There's an easy way to test this. Just pick a recent technology for which 1) you don't know the history 2) you don't really know how it works. Look around your room (or your head) and find any random example of recent, remarkable technology...and then check wikipedia. You've got to go roughly recent enough that not everyone was using them before 1990.
Given that sentence, the first technology that springs to mind is wikipedia itself. The crucial step here seems to be the discovery that people actually start editing much more when you give them a wiki interface then when you ask them to send you their contributions via email.
It was an accidental discovery.
Prediction (before doing it): The pattern will emerge that the first crucial step was done by a scientist, and then later it was expanded into something useful by others.

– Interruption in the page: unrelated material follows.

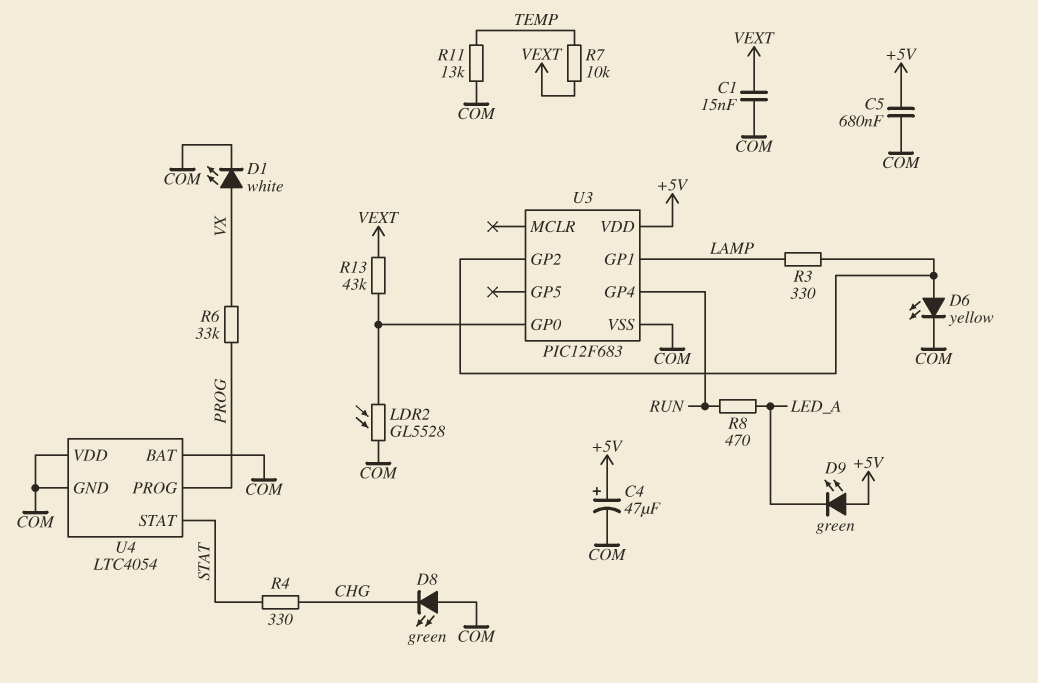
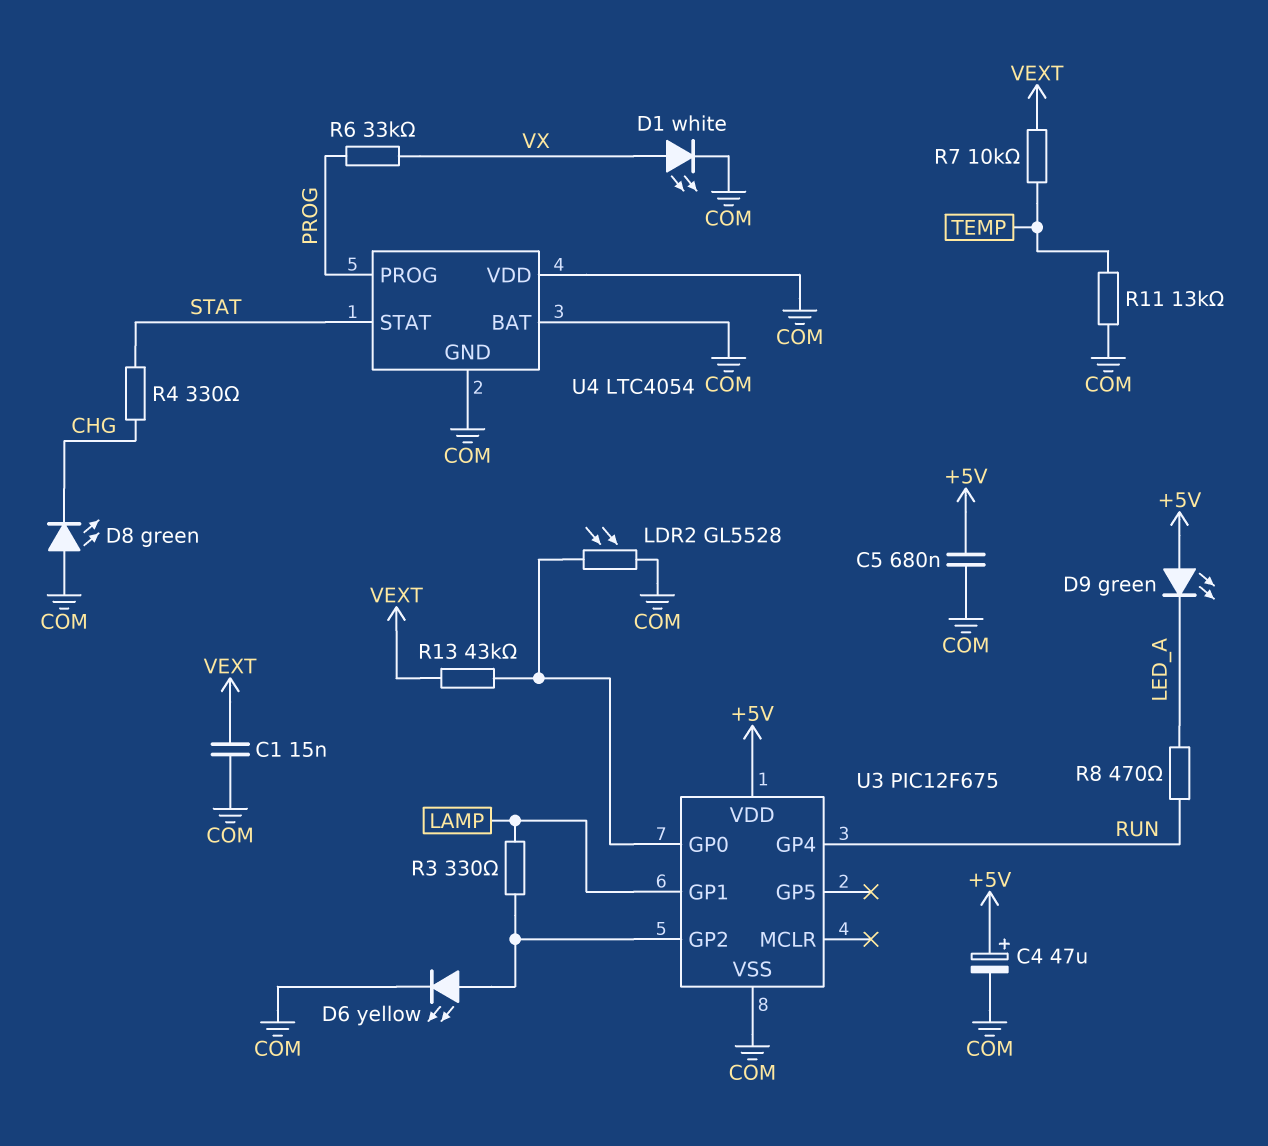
U3: PIC12F683 -> PIC12F675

From the outside it's not easy to know what happened to be the crucial step. There are certain things that are obvious when you tinker with a technology. A scientist has probably dealt with the effect years earlier but the engineer might not know about the work of the scientist.
It's quite often that people file patents for stuff that people can later discover independently. As far as the Wikipedia article for Pacemakers goes it's not clear that Mark C Lidwell knew about J A McWilliam or that McWilliams work was crucial for him.
The Wikipedia expertiment only shows you that scientists like to credit themselves and their collegues with advancing technology and that public culture supports them in that quest.
Science is optimized for taking credit for other peoples work. Scientists get payed for being credited. Engineers on the other hand get payed to produce useful technology.
Wikipedia breaks the "it's not immediately obvious how it works even when it's right in front of you" rule. A window does not pass this criteria, but glass passes. Once you have glass, you can expect people to innovate cool ways to use it...but you can't expect people to come up with glass making without any evidence to work from.
The reason for that rule is that scientists only come into the picture where the limiting factor is a lack of knowledge about the world. If it's a clever implementation of existing knowledge (like wikipedia), it's not s...
Science is not particularly reliable.
And yet, we have remarkable technology, and can do medical marvels.
My tentative theory is that there's a lot of knowledge that's less formal than science in engineering, manufacturing, and the practice of medicine which makes it possible to get work done, and some fairly effective methods of filtering information that comes from science.